Kenneth had got his bicycle at last, and he was taking his first long ride on it. It was warm, and the road seemed to be all up hill. "If this road keeps on like this much longer," said Kenneth to himself, "I'll run into the moon. I guess papa was right when he said that bicycle-riding reminds him a good deal of work in its milder stages. However, I'd rather ride than work."

He went on a little farther, but the afternoon sun shone down hotter and hotter, and the road still seemed to have more uphill than a well-behaved road ought to have. After a while he came to a fine grove of trees. "I think I'll just turn in here and rest a few minutes, and then go back," said Kenneth. "Seems to me I ought to be able to coast about three-quarters of the way home—unless the road tilts the other way before I start, like a seesaw," he went on. He trundled his wheel into the grove out of sight of the road, stood it against a big tree, and lay down on the soft grass-covered ground in the shade.

"It seems to me," he mused, "that bicycles ought to be made so they would run themselves like—like—like horses. Then hills wouldn't make any difference." He was speaking very slowly, and half wondering if talking wasn't work too. "Then it wouldn't make any difference if the road did tilt up or—or—or turn sommersaults if it wanted to. Just think of a road ten miles long turning a sommersault." He laughed a little at the idea, but that was work too. "I—I wonder if bicycles couldn't be—be trained to—to—." It really was too hard work to talk. He hadn't noticed that another wheelman had come into the grove to rest, and left his bicycle by the same tree.

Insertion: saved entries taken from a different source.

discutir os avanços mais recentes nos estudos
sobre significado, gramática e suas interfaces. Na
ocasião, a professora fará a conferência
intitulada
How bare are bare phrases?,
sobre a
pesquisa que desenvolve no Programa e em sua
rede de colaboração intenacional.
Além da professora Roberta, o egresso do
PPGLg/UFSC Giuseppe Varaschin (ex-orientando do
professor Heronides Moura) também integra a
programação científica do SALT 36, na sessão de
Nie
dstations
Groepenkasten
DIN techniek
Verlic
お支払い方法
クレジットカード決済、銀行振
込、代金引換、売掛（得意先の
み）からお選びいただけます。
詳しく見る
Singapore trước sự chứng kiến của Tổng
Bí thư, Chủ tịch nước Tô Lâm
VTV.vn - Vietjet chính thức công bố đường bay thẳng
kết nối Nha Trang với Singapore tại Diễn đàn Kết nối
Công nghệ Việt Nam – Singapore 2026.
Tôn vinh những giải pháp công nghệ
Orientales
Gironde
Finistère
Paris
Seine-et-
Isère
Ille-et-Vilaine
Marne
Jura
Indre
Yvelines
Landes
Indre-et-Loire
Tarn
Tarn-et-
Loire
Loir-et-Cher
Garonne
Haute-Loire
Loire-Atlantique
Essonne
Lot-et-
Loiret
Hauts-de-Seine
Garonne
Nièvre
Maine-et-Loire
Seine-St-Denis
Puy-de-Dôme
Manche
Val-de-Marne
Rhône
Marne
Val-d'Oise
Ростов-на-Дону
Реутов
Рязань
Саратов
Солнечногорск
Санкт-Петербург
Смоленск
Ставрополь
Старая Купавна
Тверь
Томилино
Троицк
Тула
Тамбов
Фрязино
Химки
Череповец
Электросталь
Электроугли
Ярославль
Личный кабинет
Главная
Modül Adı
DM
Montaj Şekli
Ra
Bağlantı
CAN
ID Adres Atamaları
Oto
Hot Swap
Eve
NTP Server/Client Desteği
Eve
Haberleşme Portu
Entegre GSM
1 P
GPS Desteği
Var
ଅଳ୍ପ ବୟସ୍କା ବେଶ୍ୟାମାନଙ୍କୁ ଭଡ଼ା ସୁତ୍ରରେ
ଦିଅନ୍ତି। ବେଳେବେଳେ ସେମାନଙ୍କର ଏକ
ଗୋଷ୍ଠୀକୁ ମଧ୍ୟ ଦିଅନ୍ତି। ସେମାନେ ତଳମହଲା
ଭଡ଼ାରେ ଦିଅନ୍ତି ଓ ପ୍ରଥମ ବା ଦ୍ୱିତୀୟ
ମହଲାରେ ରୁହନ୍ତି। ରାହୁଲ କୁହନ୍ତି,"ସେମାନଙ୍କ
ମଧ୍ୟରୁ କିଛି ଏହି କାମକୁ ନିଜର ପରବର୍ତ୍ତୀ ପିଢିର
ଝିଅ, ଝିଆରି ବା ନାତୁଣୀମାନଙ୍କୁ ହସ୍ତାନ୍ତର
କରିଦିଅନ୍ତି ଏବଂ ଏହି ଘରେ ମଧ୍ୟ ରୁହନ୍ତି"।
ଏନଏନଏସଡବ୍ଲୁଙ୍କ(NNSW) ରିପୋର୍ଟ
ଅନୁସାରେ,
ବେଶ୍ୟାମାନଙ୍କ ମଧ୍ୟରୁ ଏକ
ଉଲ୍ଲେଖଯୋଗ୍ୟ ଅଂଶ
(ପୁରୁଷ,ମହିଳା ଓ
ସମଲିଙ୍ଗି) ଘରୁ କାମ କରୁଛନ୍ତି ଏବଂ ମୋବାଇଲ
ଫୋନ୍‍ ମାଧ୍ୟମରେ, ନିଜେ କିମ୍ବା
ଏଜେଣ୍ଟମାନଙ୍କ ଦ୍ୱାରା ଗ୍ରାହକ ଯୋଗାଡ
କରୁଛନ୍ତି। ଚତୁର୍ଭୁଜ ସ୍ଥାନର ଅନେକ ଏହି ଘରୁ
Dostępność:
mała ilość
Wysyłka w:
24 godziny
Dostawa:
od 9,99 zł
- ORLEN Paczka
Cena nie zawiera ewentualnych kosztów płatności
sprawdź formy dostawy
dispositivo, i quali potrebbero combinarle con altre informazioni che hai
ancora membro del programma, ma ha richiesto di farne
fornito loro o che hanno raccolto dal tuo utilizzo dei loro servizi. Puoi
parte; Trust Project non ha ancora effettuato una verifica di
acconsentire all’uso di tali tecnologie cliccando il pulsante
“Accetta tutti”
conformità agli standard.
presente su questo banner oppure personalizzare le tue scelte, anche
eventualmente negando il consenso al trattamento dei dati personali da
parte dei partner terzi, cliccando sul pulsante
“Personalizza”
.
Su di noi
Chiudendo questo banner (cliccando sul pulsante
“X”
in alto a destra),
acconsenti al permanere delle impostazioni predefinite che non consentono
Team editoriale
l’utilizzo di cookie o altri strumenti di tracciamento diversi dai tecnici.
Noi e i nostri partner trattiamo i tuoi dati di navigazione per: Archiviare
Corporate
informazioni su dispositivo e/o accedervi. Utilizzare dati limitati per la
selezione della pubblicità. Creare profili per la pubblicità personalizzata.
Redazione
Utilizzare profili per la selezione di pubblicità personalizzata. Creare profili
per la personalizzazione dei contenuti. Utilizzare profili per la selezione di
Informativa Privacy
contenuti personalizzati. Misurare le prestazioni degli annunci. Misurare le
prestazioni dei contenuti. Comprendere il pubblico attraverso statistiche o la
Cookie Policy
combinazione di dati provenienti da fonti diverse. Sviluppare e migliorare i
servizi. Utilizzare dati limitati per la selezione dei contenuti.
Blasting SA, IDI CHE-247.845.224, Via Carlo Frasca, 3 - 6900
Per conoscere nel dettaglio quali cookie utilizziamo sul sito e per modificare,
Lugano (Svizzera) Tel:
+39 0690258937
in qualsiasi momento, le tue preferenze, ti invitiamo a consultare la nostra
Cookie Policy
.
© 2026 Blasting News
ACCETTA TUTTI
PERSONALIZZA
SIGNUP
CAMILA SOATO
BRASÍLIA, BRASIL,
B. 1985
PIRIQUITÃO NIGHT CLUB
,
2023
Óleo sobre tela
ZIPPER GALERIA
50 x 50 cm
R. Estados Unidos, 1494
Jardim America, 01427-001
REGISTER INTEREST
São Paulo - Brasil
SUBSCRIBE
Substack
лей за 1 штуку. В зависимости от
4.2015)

"Trained to do what?" said the other, who was enough bigger than Kenneth to be a young man. "To talk like a parrot, or to sit up and beg like a pug-dog?"

Kenneth laughed at the idea of a bicycle sitting up and hanging down its handle-bar and begging; and then he answered:

"Oh, no; just to go themselves, you know." The presence of the stranger seemed to revive him, so he sat up and looked at the other.

"Oh, shucks!" said the young man. "Trained to go themselves! Where did you come from?"

"Smithville," replied Kenneth.

"Thought so," answered the other. "You're in Bicycle-land now, where they are trained to go themselves. Come here!" he said, snapping his finger at his wheel, which rolled over and stopped by his side. "That's the way we have 'em trained here."

"Well, that's what I meant," returned Kenneth, not liking the lofty tone of the other very well. "That's precisely the way I am going to train mine." And he turned and snapped his fingers at his wheel, and it came toward him, though it wavered a good deal, and would have fallen if he hadn't caught it.